I thought that bogotune gave you a lot of this information for you.
The caveat is that you need a lot of spam/ham to work with in order for 
anything reasonable to be applied.

That said, I have found the Histogram to be fairly informative.
And the command line option '-vv'.

These two will give you an indication of how your mail scored.

I would expect that you want to examine are the most typical Unsure 
emails.  I have a few that come in that are straight to spam, but I have 
a very skewed ham token list and can't really blame them.  So I 
generally ignore them for the time being as their cause for 
misinterpretation is because of my poor sample set.  The Unsure ones are 
more interesting because they are flirting on the edge of what the 
cut-offs should/could be.

The following is an extremely "lay person" interpretation of what the 
parameters and filters do.  I didn't pay enough attention in statistics 
and probability to really earn many points here, but this is my guess.

Speaking in grotesque terms, and potentially to some degree of mild 
errors, chi-square distributions tend to create a distribution that is 
shaped like a "U" with high probabilities on the extremes.  The 
ham_cutoff and spam_cutoff are arbitrary lines of demarkation along this 
"U" which says, "These scores are HAM, These scores are SPAM, and I 
don't know about the stuff inbetween".  But the in between is this very 
thin profile at the bottom of the "U".

The min_dev works on specific, individual tokens and not the total 
scores (like the cutoffs do).  It simpley states that every token or 
word that has a token value of 0.5 +/- min_dev should be ignored for 
scoring purposes.  This is based on the historical evidence that spam is 
made up of neutral words (the and meanwhile) and a few really strong 
words (viagra, mortgage, nigeria).

As for robx/robs:
robx is the starting point.  If you've never seen the word "aardvark", 
then robx will assign to it an arbitrary value for starting measure.  If 
you have a fairly limited dictionary then you can probably push robx 
towards the spammy side of things.  But if you have a varied dictionary 
in use then you might want to push new words towards the hammy side just 
a bit.  Generally speaking, I think most new words tend to be ham since 
they've been selling viagra for a while now (as an example).

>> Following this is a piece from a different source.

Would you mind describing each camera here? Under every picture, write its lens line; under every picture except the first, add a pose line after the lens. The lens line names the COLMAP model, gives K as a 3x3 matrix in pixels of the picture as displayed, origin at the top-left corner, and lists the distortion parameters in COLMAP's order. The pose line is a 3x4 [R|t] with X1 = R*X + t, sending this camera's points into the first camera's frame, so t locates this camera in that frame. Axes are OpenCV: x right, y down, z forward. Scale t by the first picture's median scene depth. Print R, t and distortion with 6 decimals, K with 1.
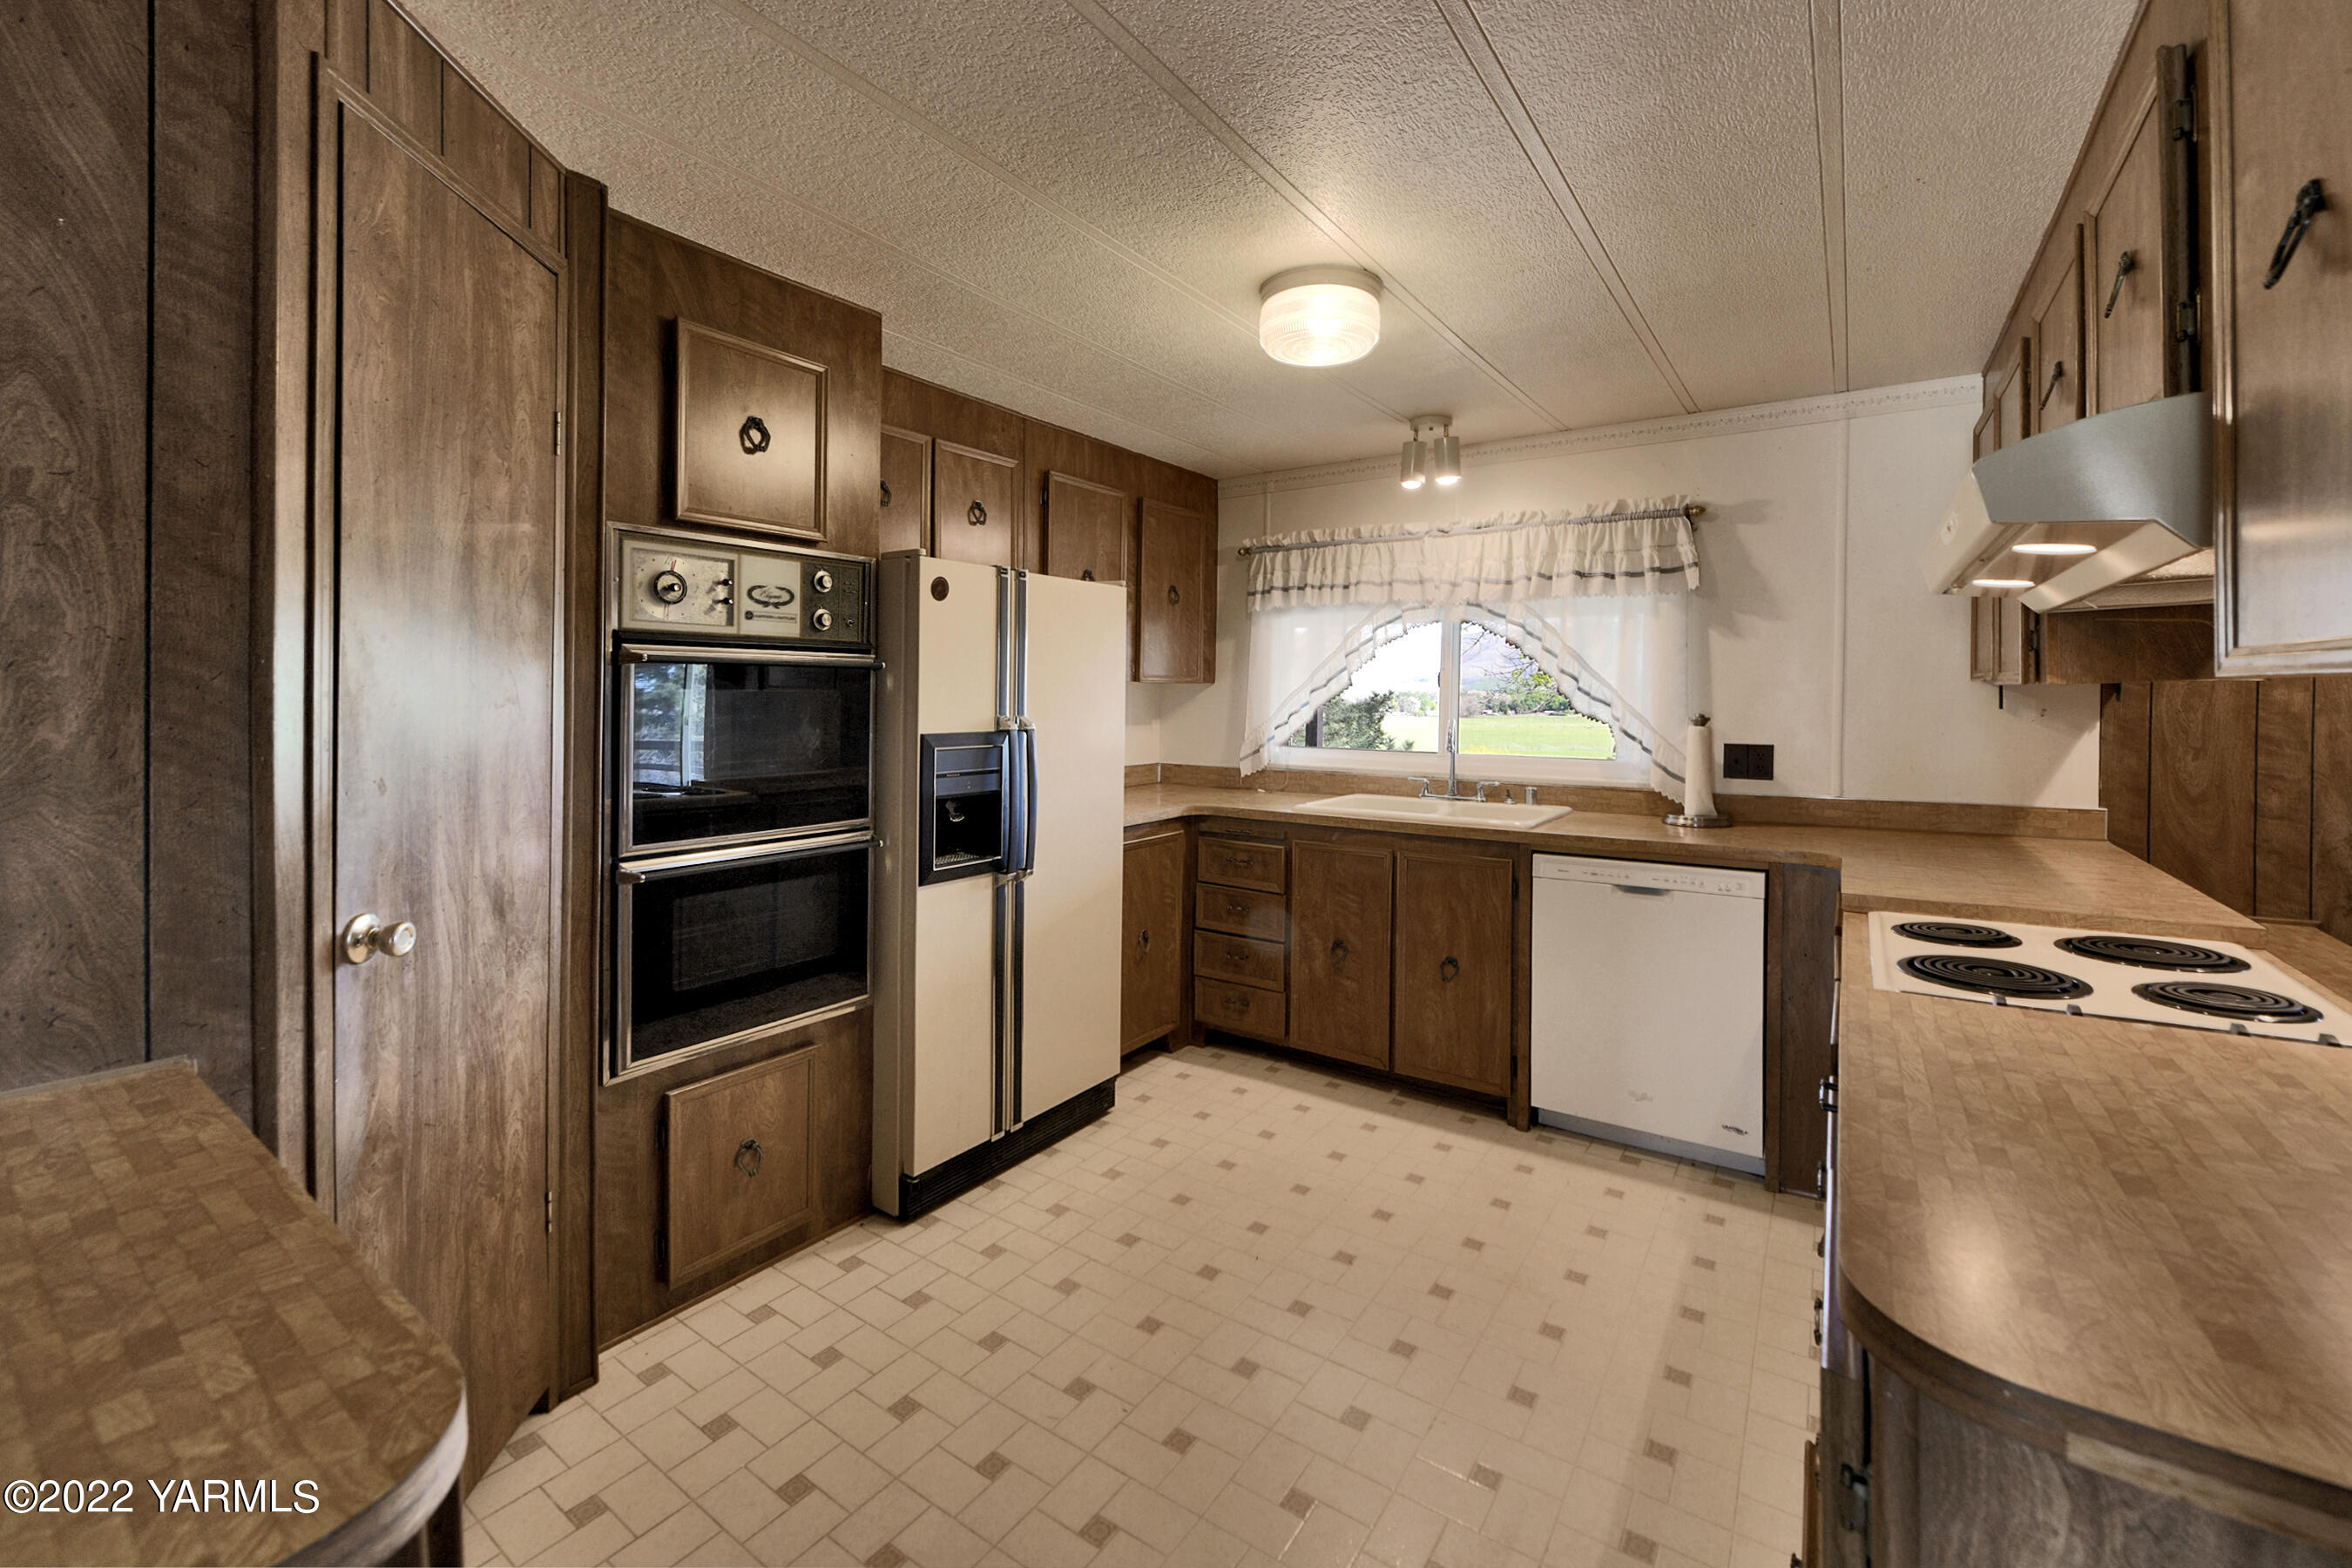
lens RADIAL K [[983.6, 0, 1176.3], [0, 983.6, 731.3], [0, 0, 1]] dist [0.000092, 0.000014]
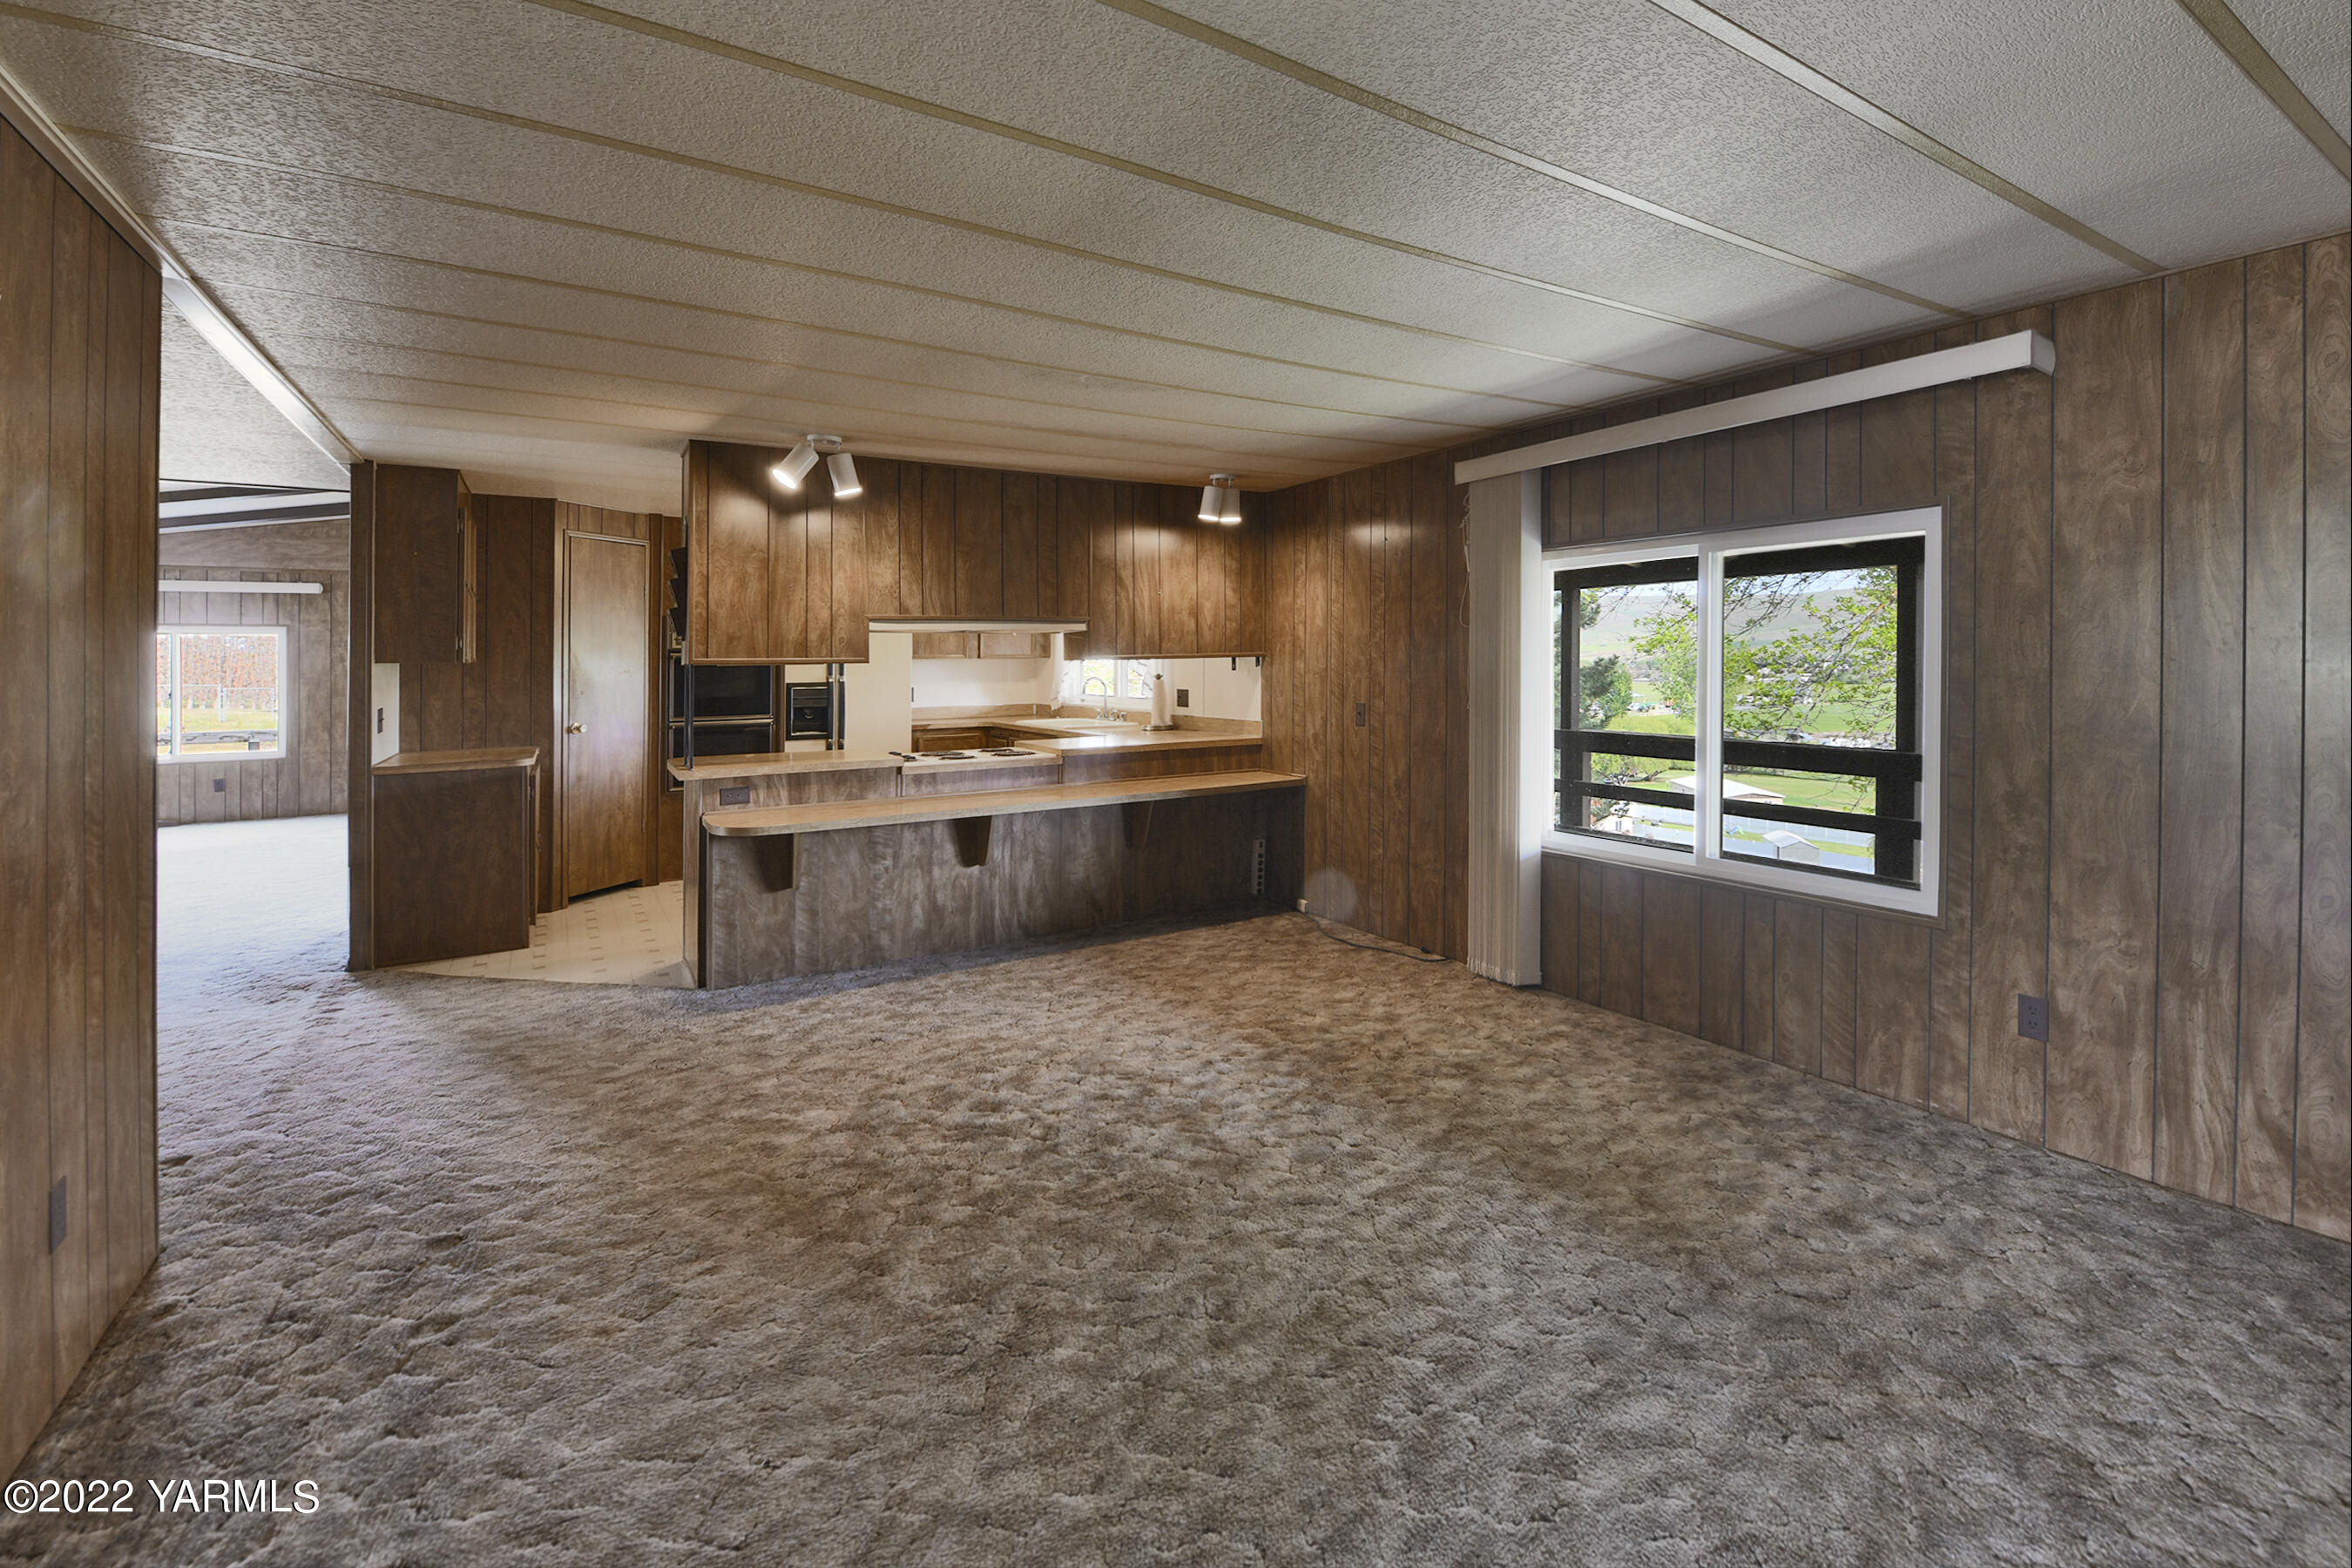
lens RADIAL K [[997.9, 0, 1174.3], [0, 997.9, 670.4], [0, 0, 1]] dist [0.000125, 0.000020]
pose [[0.915195, -0.009710, -0.402895, 1.331977], [-0.002367, 0.999563, -0.029466, 0.035043], [0.403005, 0.027920, 0.914772, -0.772745]]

I'm not really sure about robs, this might be the hardest to understand 
but I'm taking a guess.  When you have a new word, it starts at a value 
of robx.  As more occurrences come in and you provide more feedback to 
bogofilter, the score of that token moves away from the initial robx 
value towards 0 or 1.  I interpret robs as a very fine tuning "drag" or 
friction on these words.  Another way of putting it is that robs 
prevents tokens from moving too far from robx very quickly.  It implies 
a probationary limitation or correction on their score to push them back 
towards robx until their history (number of occurrences) increases 
sufficiently to be trusted.

That's how I see these parameters.

min-dev creates a "blind spot" around 0.5 for ambiguous and/or common 
words that won't tell you definitively ham/spam.

*_cutoffs simply mark where you are willing to state ham/spam/unsure and 
to help identify the more "fringe" emails by putting them into the 
unsure bucket.

robx is where you start with new words.

robs implies a quarentine or probationary correction on new words to 
keep them from dominating more established words.  This doesn't seem to 
have much sensitivity as I've seen discussions ranging on orders of 
magnitude so I would tune this dead last.

Am I close?